Simon Case, cabinet secretary, has told friends that he is “genuinely undecided” between trying to guide the civil service through a general election next year and resigning this year to give his successor a chance to bed in before the possible formation of a new government.
Case has come under pressure from Conservative MPs this week over WhatsApp messages that appeared in The Telegraph as a part of a trove of leaked material.
In the messages, Case describes some opposition to Covid-19 restrictions as “pure Conservative ideology”. When designing a communications strategy, Case said that then prime minister Boris Johnson, who had poor personal polling, was “nationally distrusted”.
“I can’t see how Simon Case survives this, especially if there are more messages of his directly slagging off other ministers,” one senior Conservative backbencher told the Financial Times.
While friends of the cabinet secretary say that he has continued to receive support from his colleagues, he is also said to be “fed up”.
Among Case’s fellow officials, there is particular concern about his handling of “partygate”, which centred on rule-breaking in Downing Street and Whitehall during Covid restrictions in 2020 and 2021.
One senior official said: “Simon didn’t stand up for his own people over partygate,” adding that junior staff were issued with fines for attending events happening on his watch.
Case has also drawn scrutiny for his knowledge of Johnson’s personal financial relationship with the chair of the BBC and for the government’s response to bullying allegations against Dominic Raab, the justice secretary.
Rishi Sunak’s spokesperson declined to comment on the WhatsApp messages.

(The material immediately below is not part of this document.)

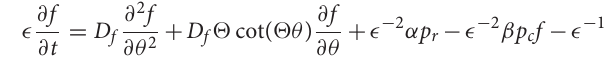
FIGURE 10 | Simulations of proportional cone loss for a range of inverse mutation-induced rod degeneration rates and TF threshold concentrations. Plots show the proportion of cones remaining compared to local healthy values, p c ( θ , t ) / ˜ p c ( θ ), across space and over time. (A,E,I,M) analytical inverse mutation-induced rod degeneration rate, φ r ( θ ) ( f crit = 3 × 10 − 5 ); (B,F,J,N) numerical φ r ( θ ) ( f crit = 3 × 10 − 5 ); (C,G,K,O) analytical inverse TF threshold concentration, f crit inv inv ( φ r = 7.33 × 10 − 2 ); (D,H,L,P) numerical f crit ( θ ) ( φ r = 7.33 × 10 − 2 ). (A–D) Uniform target cone degeneration profile, t degen ( θ ), with Scaling 1 ( α = 7.01 × 10 4 and inv β = 1.79 × 10 6 ); (E–H) Pattern 1A quadratic concave up t degen ( θ ) profile with Scaling 1; (I–L) Pattern 1B linear t degen ( θ ) profile with Scaling 2 ( α = 7.01 × 10 2 and β = 1.79 × 10 4 ); (M–P) Pattern 3 quadratic t degen ( θ ) profile with Scaling 2. Equations (1–5) were solved using the method of lines, with 26, 51 or 101 mesh points. Analytical and numerical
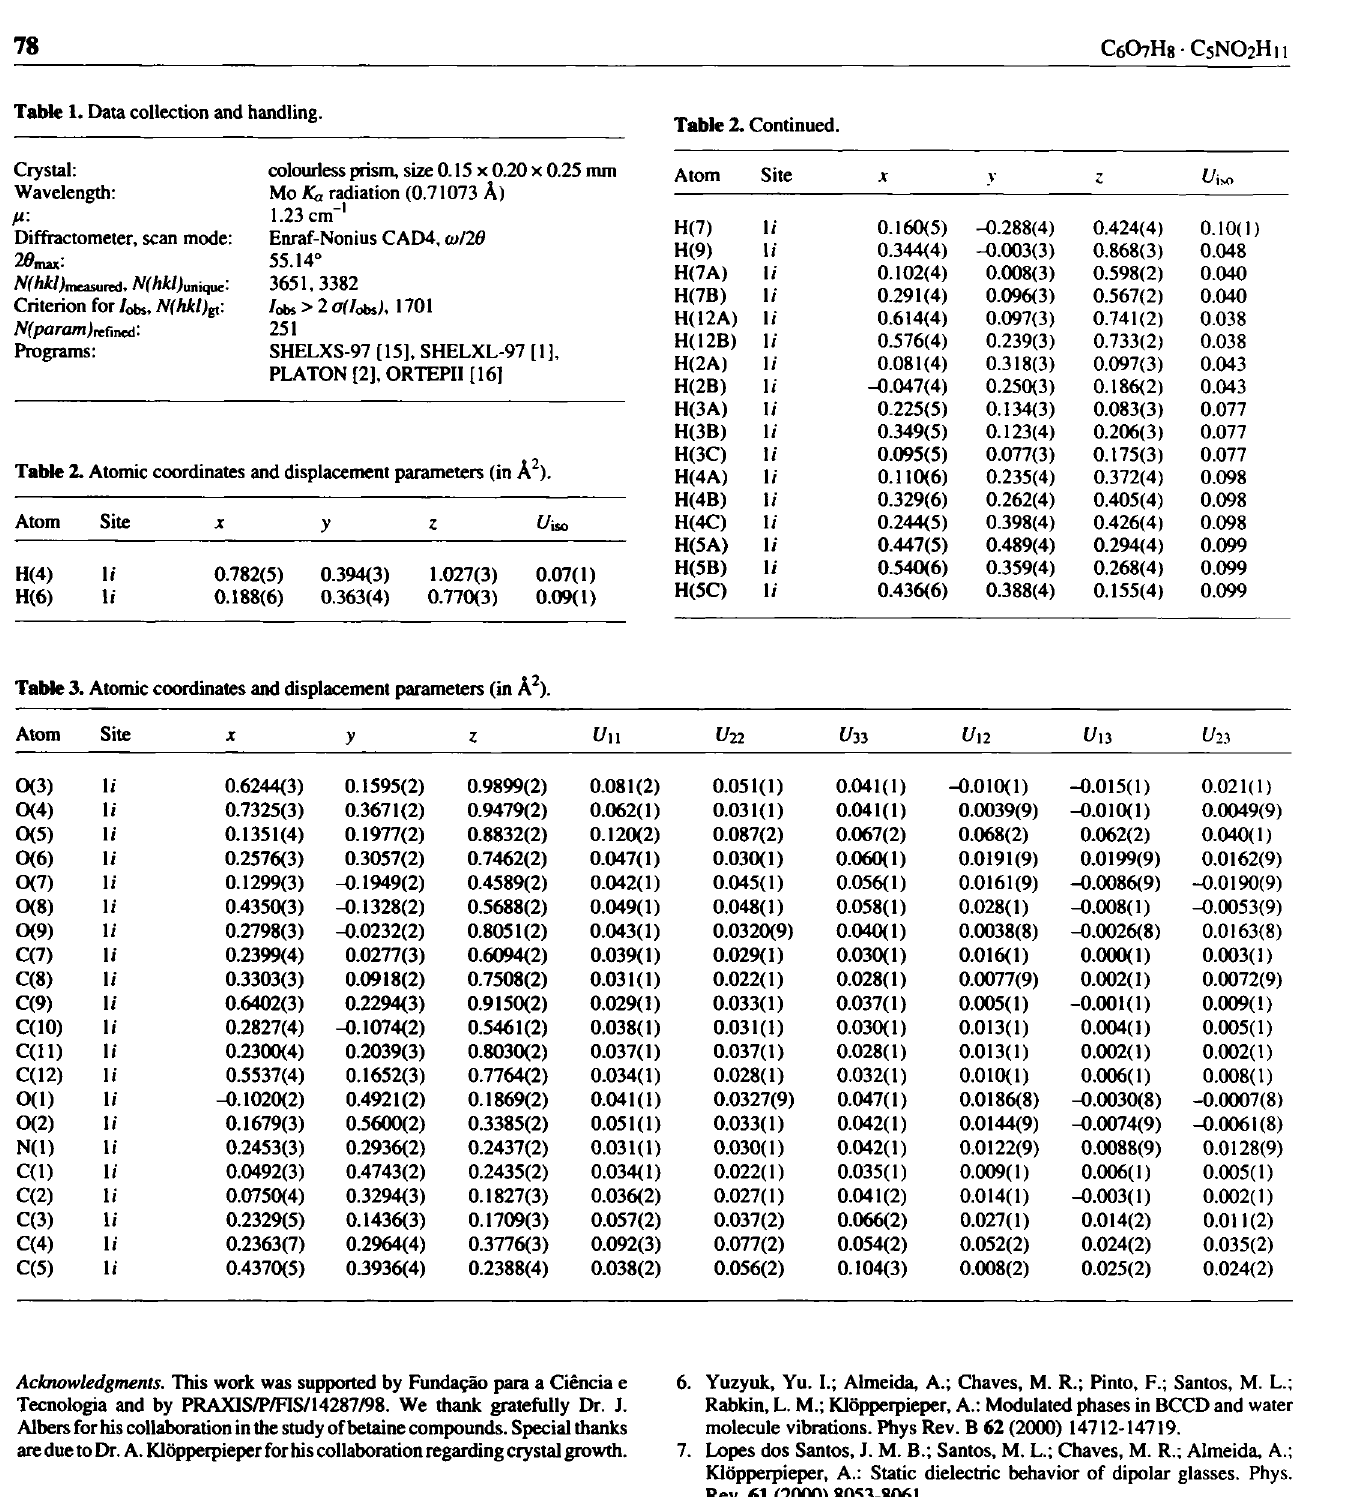
Table 1. Data collection and handling.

Downing Street said: “The cabinet secretary has the confidence of the prime minister and that has not changed.”
An ally of Case said they contained “casual language being used in a casual setting . . . There are a lot of Conservatives who dislike the civil service, but who can name only one civil servant.” Another ally of Case said that his “original sin was being young and talented and promoted to that job before he was grey”.
Another issue upsetting officials was the removal of Tom Scholar, the former permanent secretary of the Treasury, by Kwasi Kwarteng, who briefly served as chancellor in Liz Truss’s shortlived government. This was regarded as inappropriate over-reach by ministers. Case, however, is known to be wounded by the implication that he failed to support Scholar.
A Cabinet Office insider said they considered a departure this year as very unlikely.
Another senior official said: “The charge sheet is now so long against him, the only interpretation can be that the PM probably doesn’t want to get rid of him.”